In the late 16th century many navigators abandoned the astrolabe in favor of the wooden cross-staff. This T-shaped device consisted of a wooden pole about 1 m (3 ft) long that was fitted with a sliding crossbar. It performed the simpler task of measuring to the star or the Sun up from the horizon, rather than down from the zenith. Sailors held the cross-staff to their eye, oriented the crossbar vertically, then pulled the slider toward them until the Sun was at one end of the crossbar and the horizon on the other. They read a degree scale marked on the intersection of the crossbar and the staff to determine the altitude of the Sun. Staring directly into the Sun damaged the eyes, so navigators switched to the back-staff. This similarly constructed device permitted navigators to take the same measurement with their backs to the Sun.



E

Mercator Projections

Chart-making became a science in the great age of exploration between about 1550 and 1700. In 1537 Flemish mapmaker Geradus Mercator designed a map specifically for navigation. A Mercator map reflects the curvature of Earth. But a map is flat and Earth is spherical, so while the equatorial regions appear normal on the map, the high latitudes are greatly distorted. Any line cutting two or more meridians at the same angle is represented on a Mercator map as a straight line. Such a line, called a rhumb line, represents the path of a ship following a steady compass course. Charts and maps continued to become more accurate and detailed, and by 1700, charts included compass variation and ocean currents.

F

Quest for Longitude

The greatest advance came a century later in response to a challenge by England’s Royal Society to solve what was called “the longitude problem”—how to measure longitude accurately. Each year England lost hundreds of ships in wrecks because the navigators miscalculated their longitude. To determine longitude, navigators had to make a series of complex calculations, which could take many hours to complete and even then could be inaccurate. In an effort to slow the losses, the Royal Society offered a huge monetary prize to anyone who could devise a way to accurately determine longitude at sea. Part of the solution called for developing a more accurate instrument for measuring altitudes. Out of this came the sextant, developed independently in 1730 by English mathematician Joseph Hadley and by American inventor Thomas Godfrey. In 1735 English watchmaker John Harrison completed the solution when he developed the chronometer, the first reasonably accurate portable timepiece. With a quality chronometer and a good sighting instrument on board, navigators had a much better chance to find their way.

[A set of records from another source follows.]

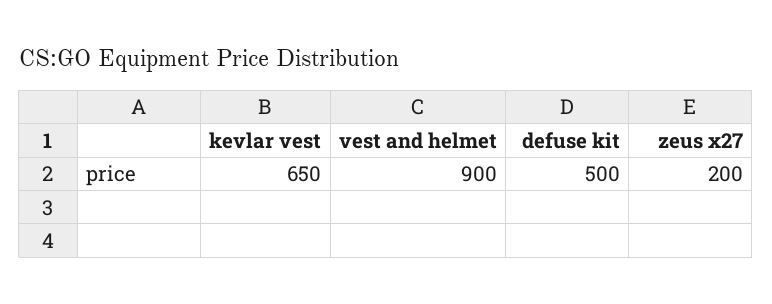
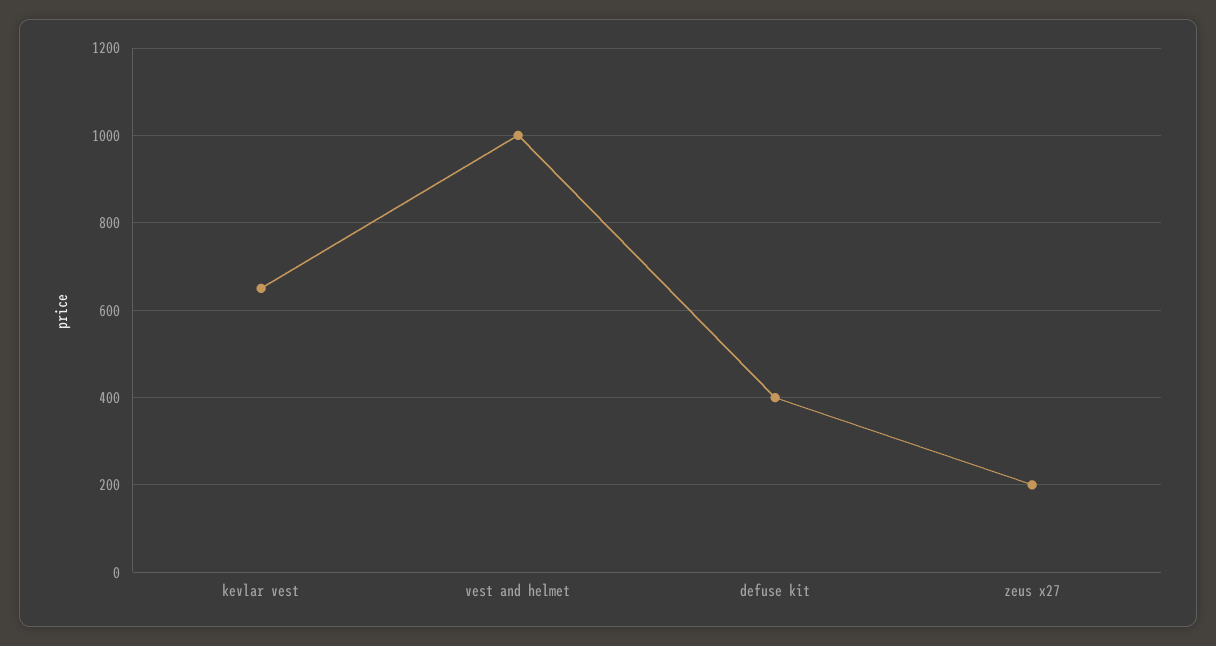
  {
    "kevlar vest": 650,
-   "vest and helmet": 900,
+   "vest and helmet": 1000,
-   "defuse kit": 500,
+   "defuse kit": 400,
    "zeus x27": 200
  }

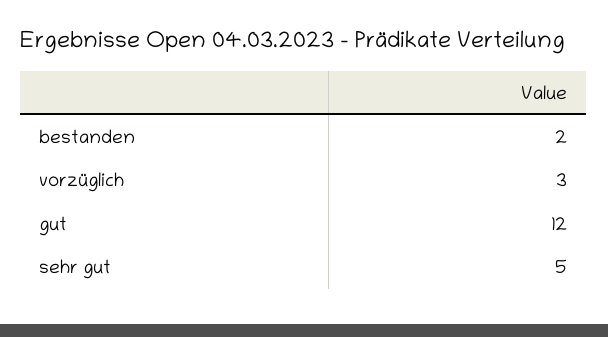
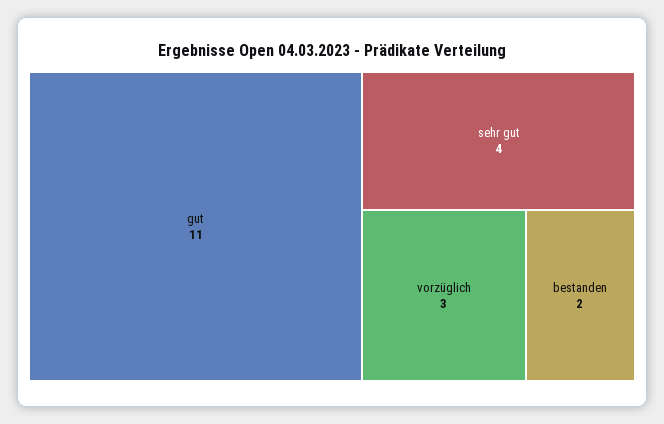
  {
    "bestanden": 2,
    "vorzüglich": 3,
-   "gut": 12,
+   "gut": 11,
-   "sehr gut": 5
+   "sehr gut": 4
  }

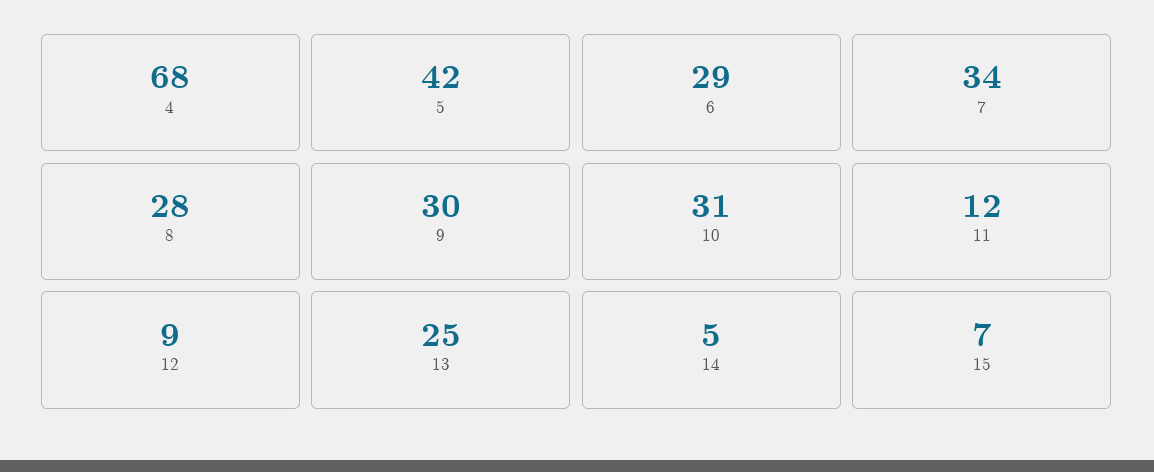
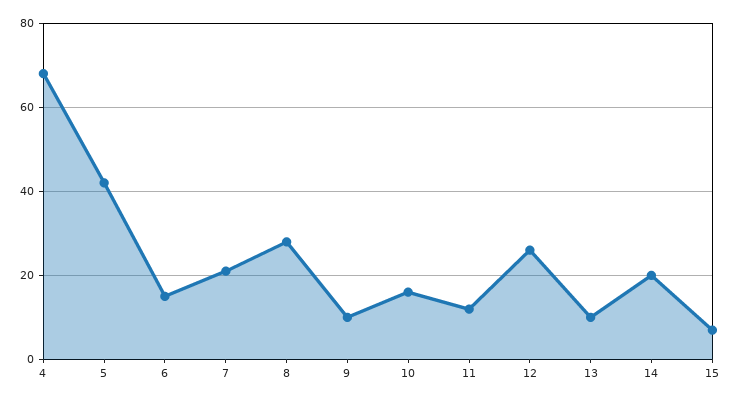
  {
    "4": 68,
    "5": 42,
-   "6": 29,
+   "6": 15,
-   "7": 34,
+   "7": 20,
    "8": 28,
-   "9": 30,
+   "9": 10,
-   "10": 31,
+   "10": 15,
    "11": 12,
-   "12": 9,
+   "12": 25,
-   "13": 25,
+   "13": 10,
-   "14": 5,
+   "14": 20,
    "15": 7
  }

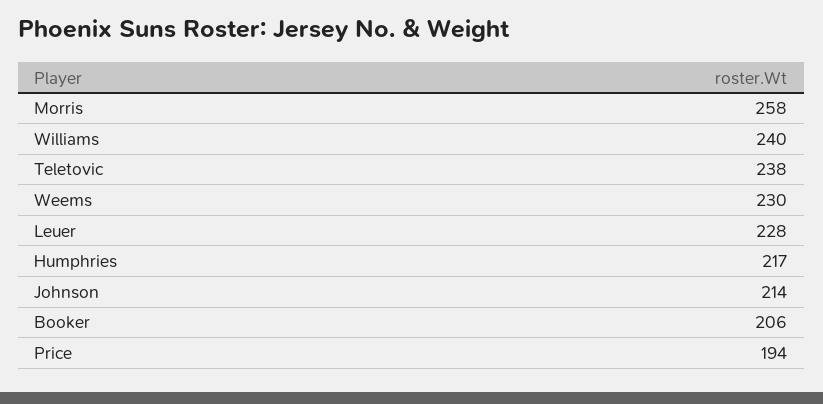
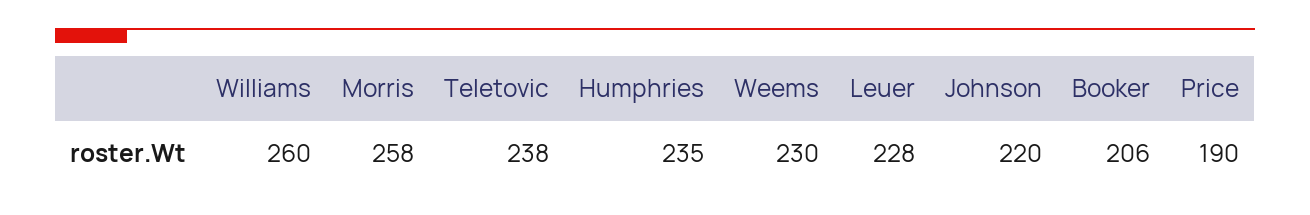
  {
    "Morris": 258,
-   "Williams": 240,
+   "Williams": 260,
    "Teletovic": 238,
    "Weems": 230,
    "Leuer": 228,
-   "Humphries": 217,
+   "Humphries": 235,
-   "Johnson": 214,
+   "Johnson": 220,
    "Booker": 206,
-   "Price": 194
+   "Price": 190
  }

In the 19th century, European academics improved the mathematical methods of making calculations in celestial navigation. In 1884 European countries agreed to make the meridian of longitude that ran through Greenwich, England, the prime meridian. Until this time, each of the major European countries had claimed that the 0° meridian ran through their own capital city.

G

Precision in Measuring Speed

Accurate speedometers came into popular use in the latter half of the 19th century. Until this time, most sailors estimated their speed with a chip log, a float affixed to a rope knotted at intervals of 14.4 m (47.25 ft). Navigators threw the float off the boat and counted the knots as they hit the water. The navigators timed their count, using a 28-second sandglass to ensure consistency. The number of knots that ran out in 28 seconds equaled the boat’s speed in nautical miles. The term knot, meaning one nautical mile per hour, originated with the chip log. If the first knot appeared as the sand ran out, the boat’s speed equaled one nautical mile per hour, or one knot. In 1861 English marine instrument maker Thomas Walker refined the patent log, and many sailors used this device to measure speed instead of the chip log. To measure speed using a patent log, a sailor counted the revolutions of a small rotor towed behind the ship’s stern. A rudimentary form of the patent log dates back to the 17th century, but few ships used the instrument until Walker improved it in the 19th century.